術後につなぎめが再狭窄を起こす場合があります。これはつなぐ手技の問題というより、腎臓と尿管をつないだ場所が曲がった形になるためにおきることが多いと思われます。この場合も尿は流れているのですが水腎症は改善しません。当科では最近5年間に子どもの腎盂形成術で1回だけこの原因で再手術を施行しています。
またつなぎめから尿が漏れて熱を出すことも考えられますがステントや腎ろうを留置した場合はまず漏れることはありません。ステントを留置した場合は抜去するまでの間に尿路感染をきたして熱を出すことがあります。通常これを予防する目的で抜去までのあいだ1日1回抗菌薬を少量飲んでもらいます。
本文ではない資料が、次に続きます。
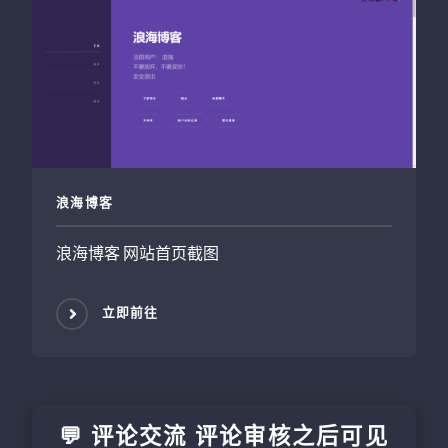
浪海博客
浪海博客 网站首页截图
立即前往
💬 评论交流 评论审核之后可见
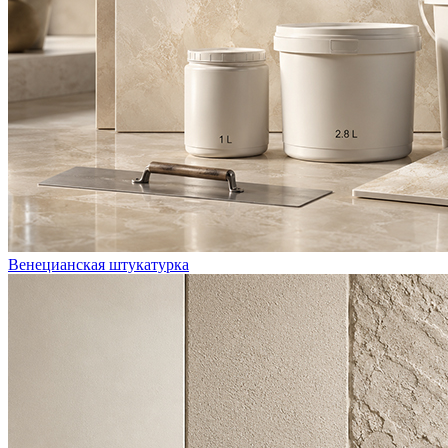
Венецианская штукатурка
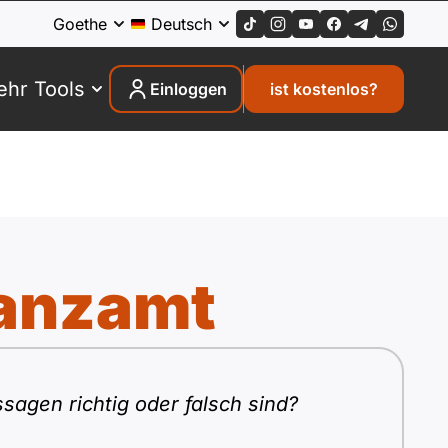
Goethe
Deutsch
hr Tools
Einloggen
ist kostenlos?
nanzamt
sagen richtig oder falsch sind?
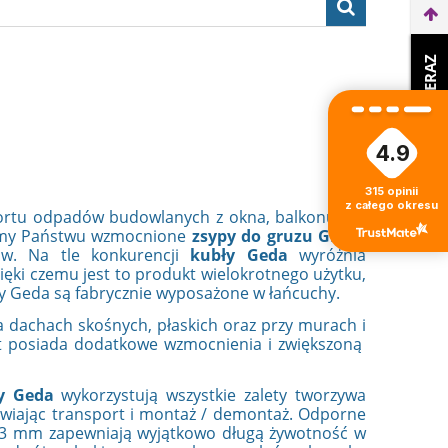
WEŹ LEASING TERAZ
4.9
315
opinii
z całego okresu
ortu odpadów budowlanych z okna, balkonu lub
jemy Państwu wzmocnione
zsypy do gruzu GEDA
,
ów. Na tle konkurencji
kubły Geda
wyróżnia
ęki czemu jest to produkt wielokrotnego użytku,
y Geda są fabrycznie wyposażone w łańcuchy.
 dachach skośnych, płaskich oraz przy murach i
 posiada dodatkowe wzmocnienia i zwiększoną
y Geda
wykorzystują wszystkie zalety tworzywa
atwiając transport i montaż / demontaż. Odporne
 3 mm zapewniają wyjątkowo długą żywotność w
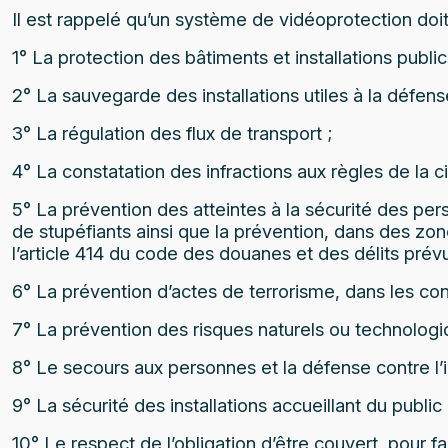
Il est rappelé qu’un système de vidéoprotection doit
1° La protection des bâtiments et installations public
2° La sauvegarde des installations utiles à la défens
3° La régulation des flux de transport ;
4° La constatation des infractions aux règles de la ci
5° La prévention des atteintes à la sécurité des per
de stupéfiants ainsi que la prévention, dans des zo
l’article 414 du code des douanes et des délits pré
6° La prévention d’actes de terrorisme, dans les condi
7° La prévention des risques naturels ou technologi
8° Le secours aux personnes et la défense contre l’
9° La sécurité des installations accueillant du public 
10° Le respect de l’obligation d’être couvert, pour fa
つないだ部分に狭窄がおきるほかに膀胱から尿が逆流する可能性があります。きわめて太く拡張した尿管の場合は尿管形成を加えても術後の水腎症がなかなか改善しにくい場合があります。
膀胱の中に飛び出している尿管先端に穴を開けるので術後に尿が膀胱から腎臓へ逆流する頻度は高いといえます。ただし逆流があるからすぐに再手術が必要とはいえません。
これらの合併症をきたした場合は術後十分に経過を見てから、本当に再手術が必要なのかどうか慎重に判断をすることになります。またステントを使わないで手術を行った後に一時的に水腎症が悪化することがあり、その場合は麻酔をかけてステントを入れる場合があります。
通常退院後1~2週間目に外来に来てもらい傷の具合を見ます。傷はフィルムでシールされていますので自宅で消毒などは不要です。縫った糸はすべて皮膚の下に隠れており数週間で吸収されるため抜糸はありません。
手術後1~2ヶ月はつなぎめがむくむため水腎症が悪化する場合があります。通常3ヶ月でエコーをおこない水腎症が改善していれば1年後にエコーと利尿レノグラムを行い手術前と比較します。年長のお子さんでは排泄性尿路造影をおこなってつなぎめの形を確認する場合もあります。
膀胱の部分で手術を行った場合(尿管新吻合術・経尿道的尿管瘤切開術)は手術後3ヶ月で排尿時膀胱尿道造影を行い逆流がないかどうか確認します。1年後からは年に1回外来に来てもらいエコーで状態を確認します。
経過観察の期間はお子さんの状況によって異なりますが術後経過に問題がない場合は就学前は年1回、小学校時代2~3回、中学校1回、高校1回の頻度での外来受診をお願いしています。